WHAT YOU ARE ASKED TO DO: Using the records below, filter for lines that contain the string "CROSS" and copy them out.

PROVIDED DATA:
══════

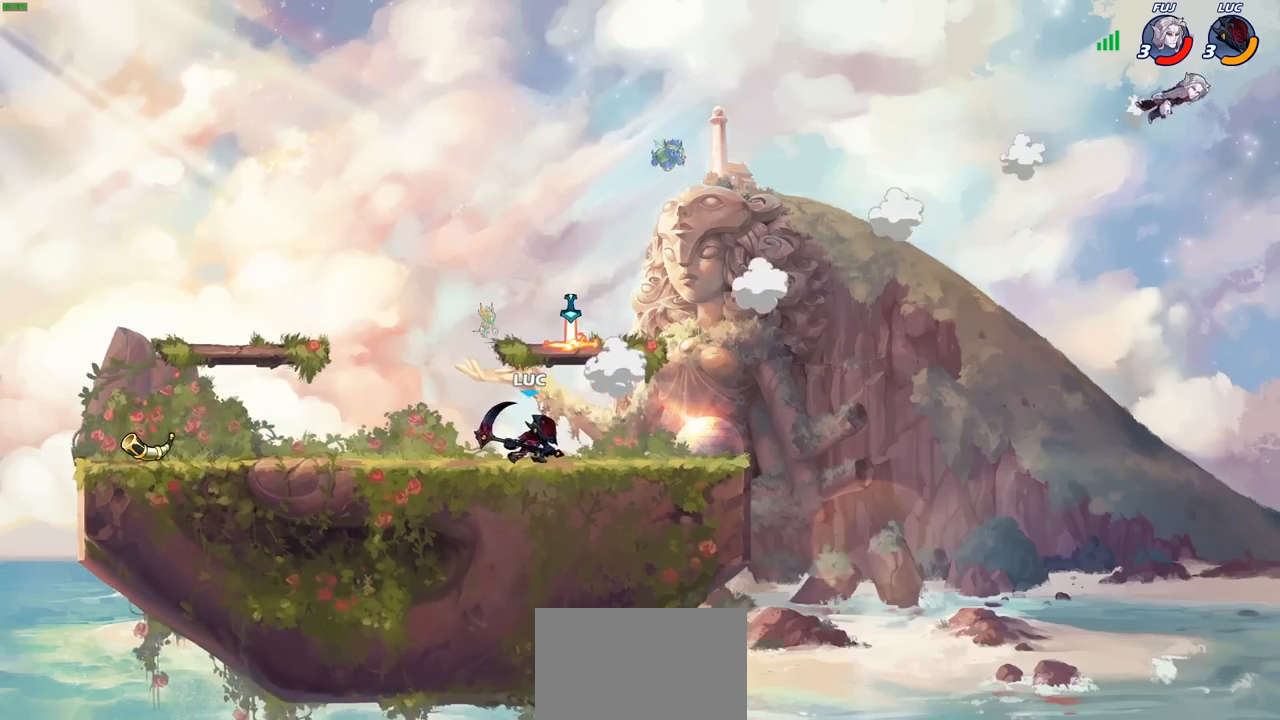
{"buttons": [], "left_stick": "left", "right_stick": "center", "events": [[17, "CROSS", "down"], [200, "CROSS", "up"], [267, "left_stick", "up"], [300, "CROSS", "down"], [367, "left_stick", "left"], [433, "CROSS", "up"]]}
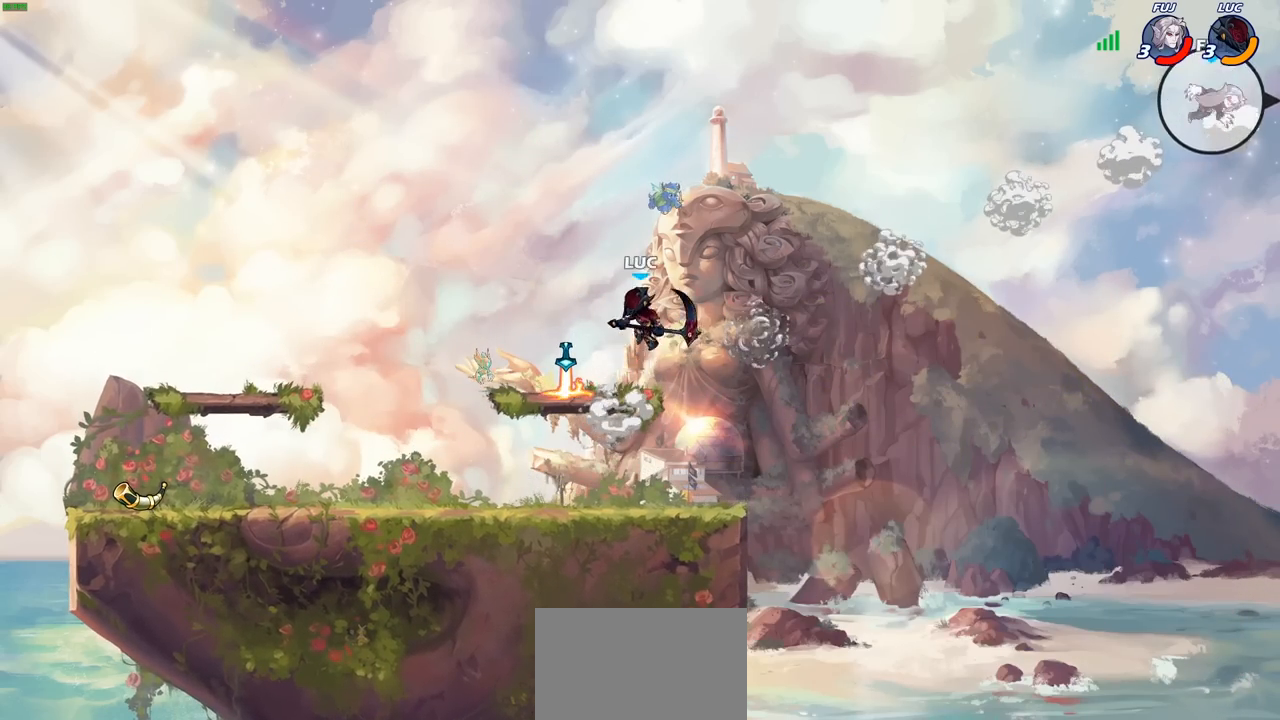
{"buttons": [], "left_stick": "up", "right_stick": "center", "events": [[17, "CROSS", "down"], [200, "CROSS", "up"], [217, "left_stick", "up-right"], [367, "left_stick", "up"], [400, "R1", "down"], [483, "R1", "up"]]}
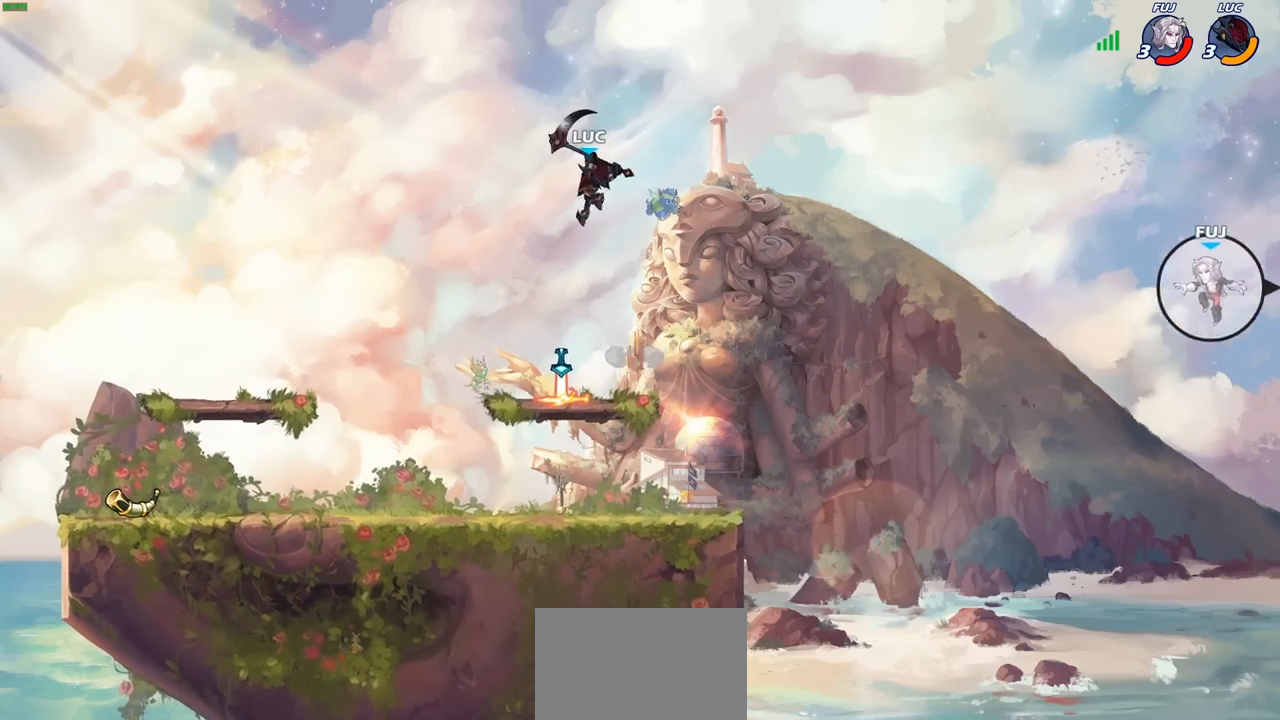
{"buttons": [], "left_stick": "down-left", "right_stick": "center", "events": [[83, "left_stick", "center"], [367, "left_stick", "down-left"]]}
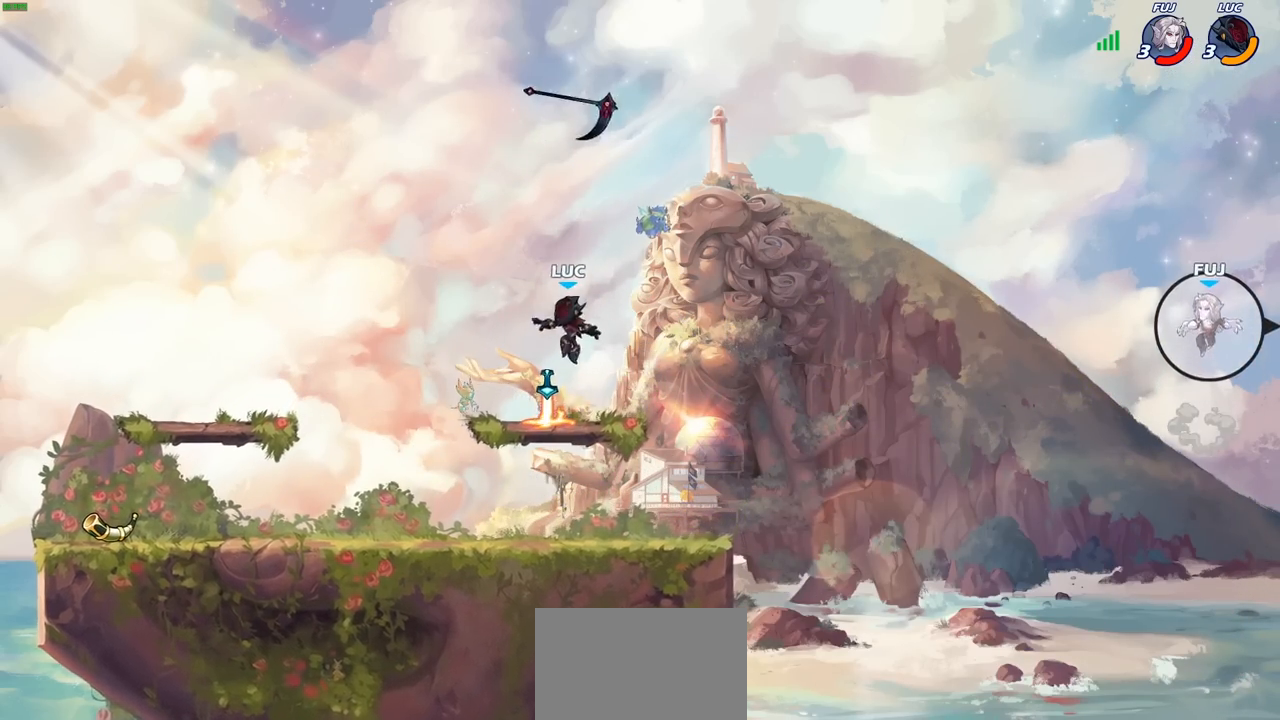
{"buttons": ["R1"], "left_stick": "right", "right_stick": "center", "events": [[50, "left_stick", "center"], [100, "R1", "down"], [200, "CROSS", "down"], [267, "R1", "up"], [283, "CROSS", "up"], [317, "left_stick", "right"], [467, "R1", "down"]]}
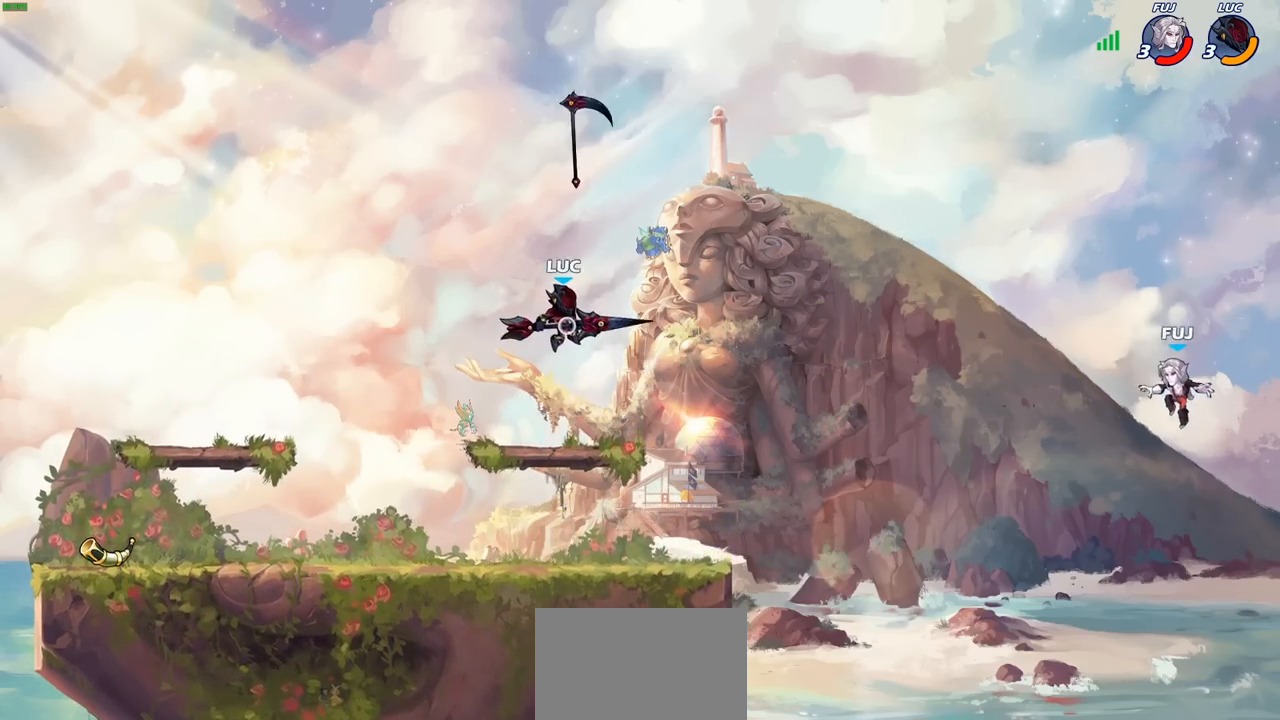
{"buttons": [], "left_stick": "center", "right_stick": "center", "events": [[33, "R1", "up"], [50, "left_stick", "center"]]}
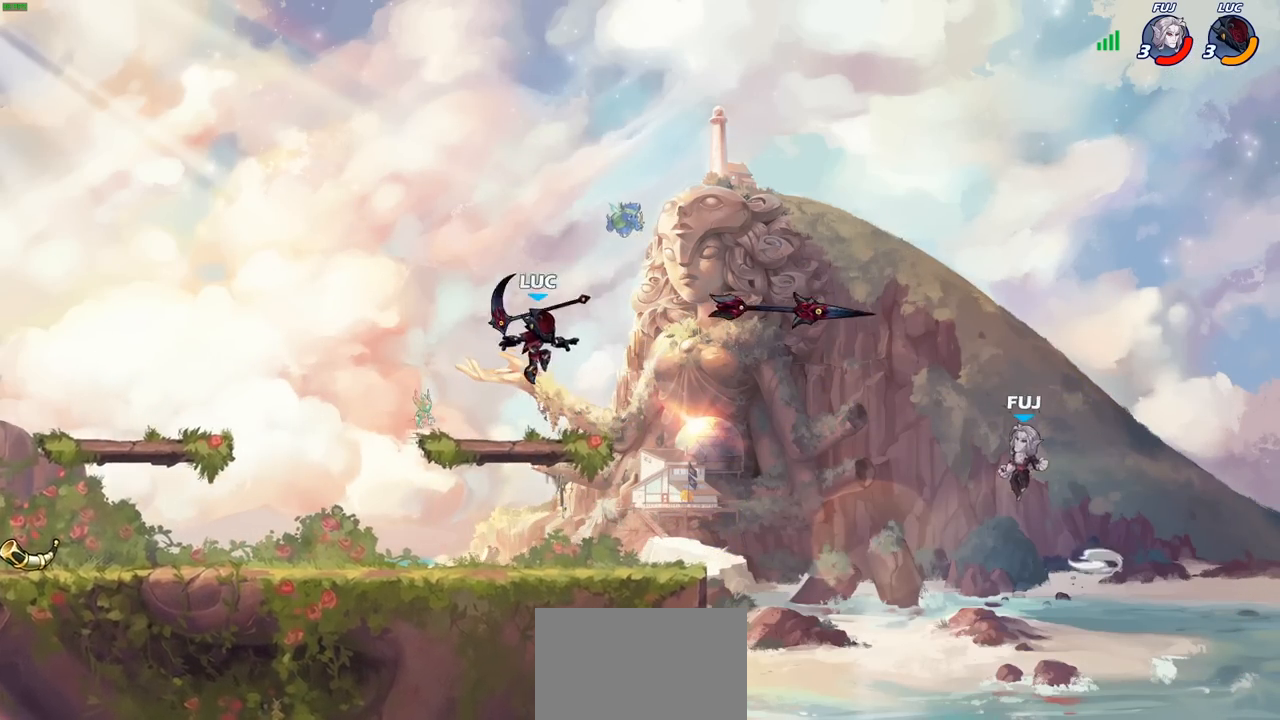
{"buttons": [], "left_stick": "center", "right_stick": "center", "events": [[17, "R1", "down"], [167, "R1", "up"], [217, "left_stick", "down"], [333, "left_stick", "right"], [467, "left_stick", "center"]]}
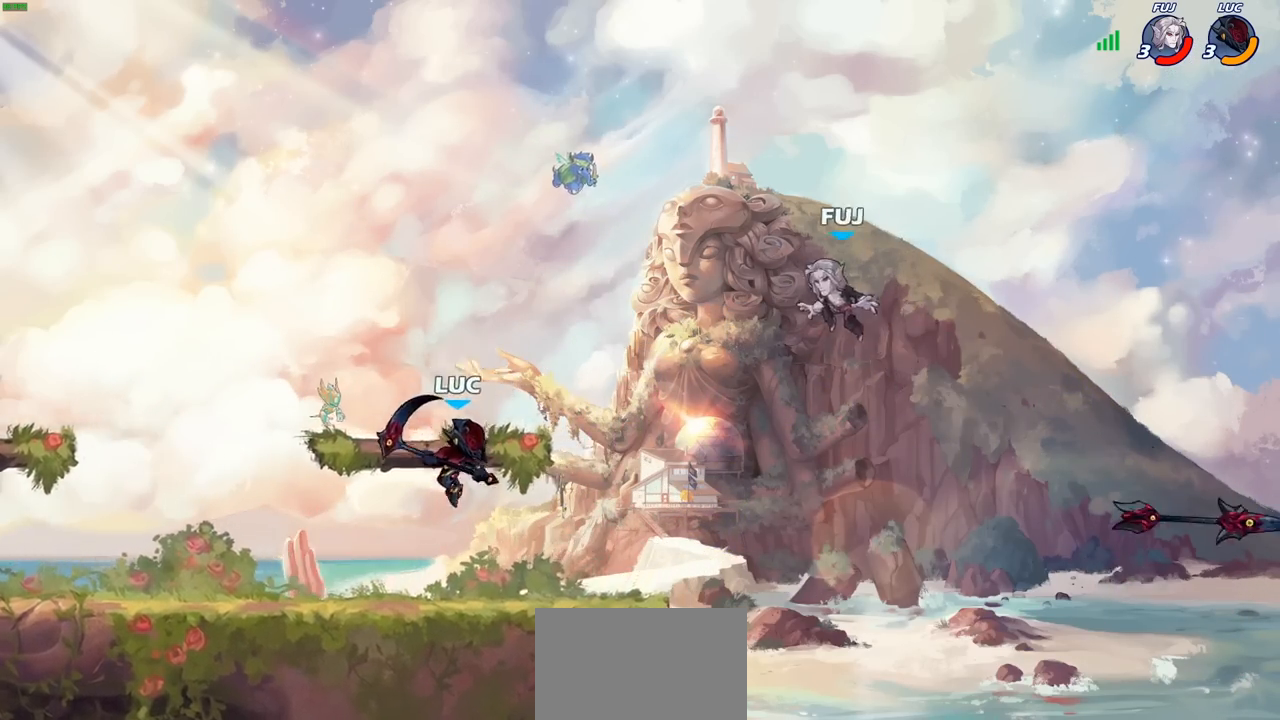
{"buttons": [], "left_stick": "center", "right_stick": "center", "events": [[267, "CROSS", "down"], [417, "CROSS", "up"]]}
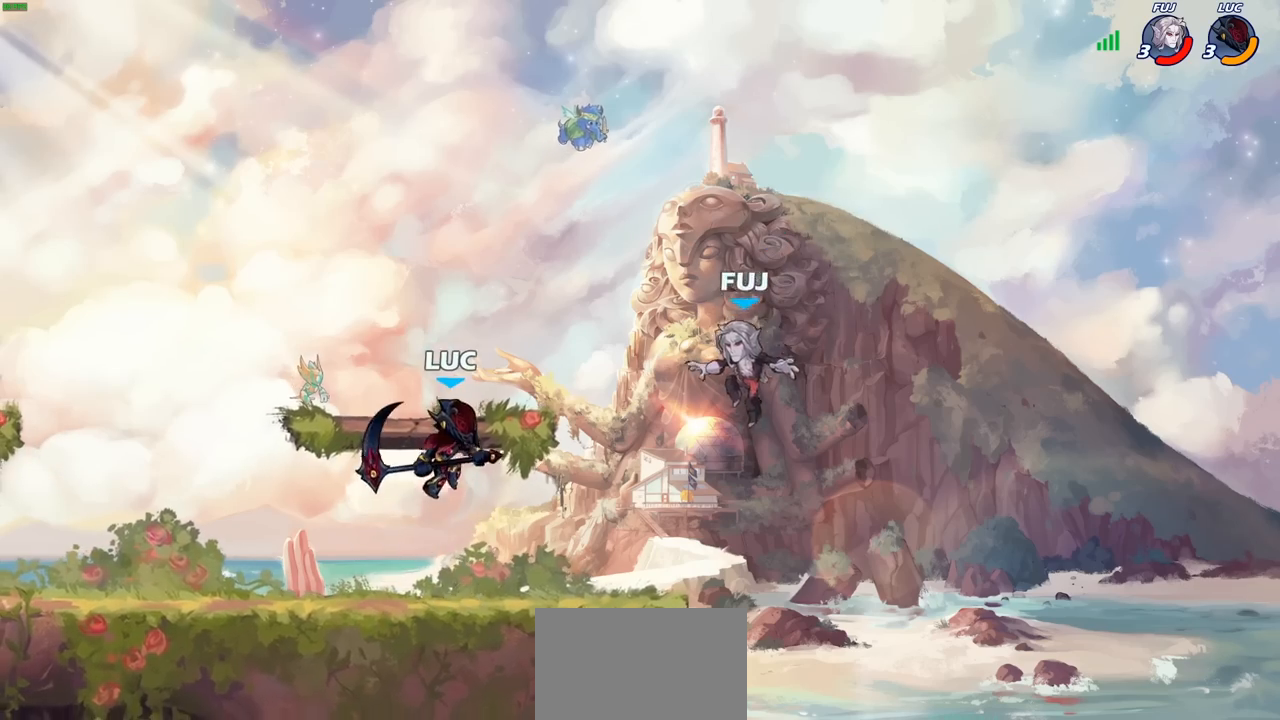
{"buttons": [], "left_stick": "center", "right_stick": "center", "events": [[117, "left_stick", "down"], [133, "R2", "down"], [183, "CIRCLE", "down"], [267, "R2", "up"], [283, "CIRCLE", "up"], [317, "left_stick", "center"]]}
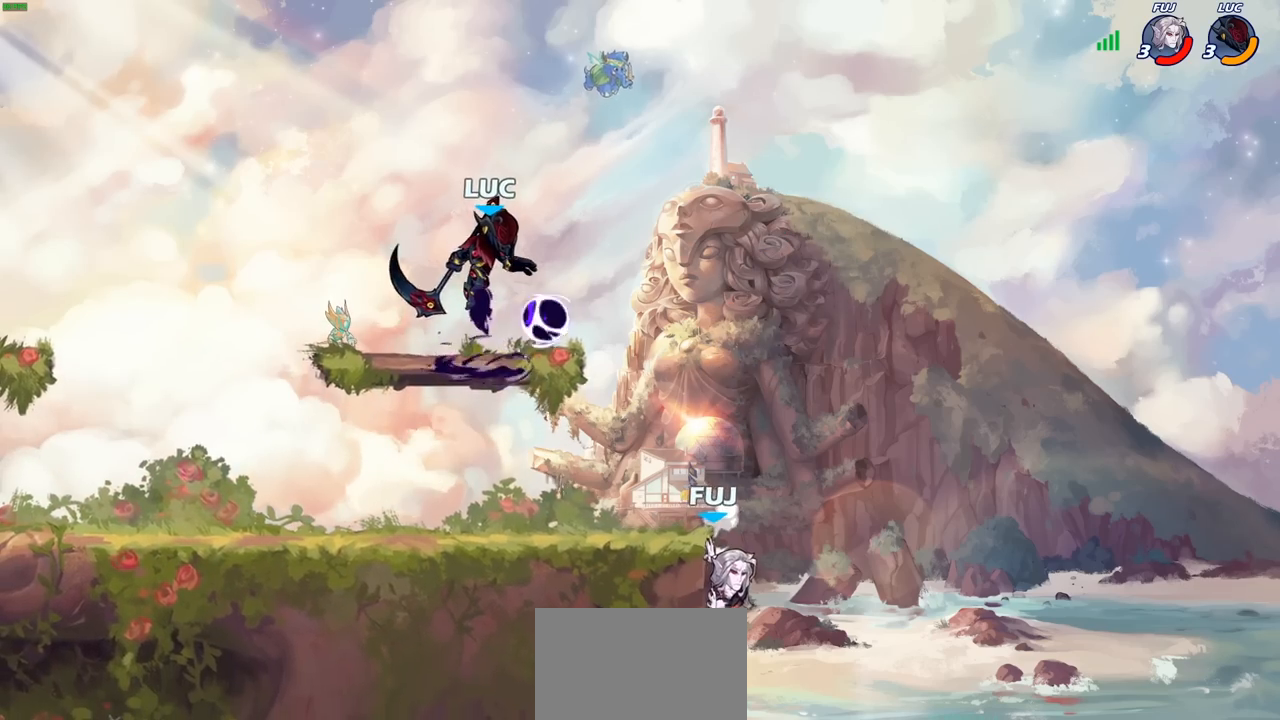
{"buttons": [], "left_stick": "center", "right_stick": "center", "events": []}
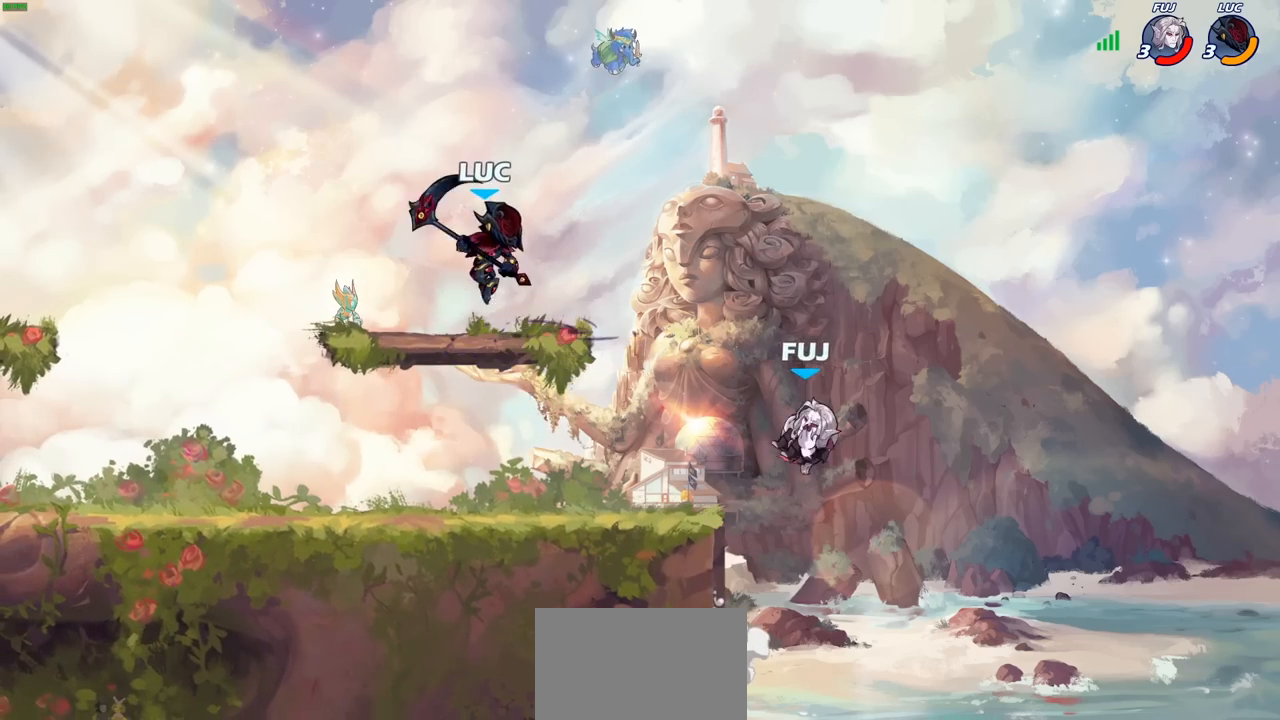
{"buttons": [], "left_stick": "right", "right_stick": "center", "events": [[167, "left_stick", "right"], [250, "SQUARE", "down"], [417, "SQUARE", "up"]]}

══════

REPLY TO THE EXERCISE:
{"buttons": [], "left_stick": "left", "right_stick": "center", "events": [[17, "CROSS", "down"], [200, "CROSS", "up"], [267, "left_stick", "up"], [300, "CROSS", "down"], [367, "left_stick", "left"], [433, "CROSS", "up"]]}
{"buttons": [], "left_stick": "up", "right_stick": "center", "events": [[17, "CROSS", "down"], [200, "CROSS", "up"], [217, "left_stick", "up-right"], [367, "left_stick", "up"], [400, "R1", "down"], [483, "R1", "up"]]}
{"buttons": ["R1"], "left_stick": "right", "right_stick": "center", "events": [[50, "left_stick", "center"], [100, "R1", "down"], [200, "CROSS", "down"], [267, "R1", "up"], [283, "CROSS", "up"], [317, "left_stick", "right"], [467, "R1", "down"]]}
{"buttons": [], "left_stick": "center", "right_stick": "center", "events": [[267, "CROSS", "down"], [417, "CROSS", "up"]]}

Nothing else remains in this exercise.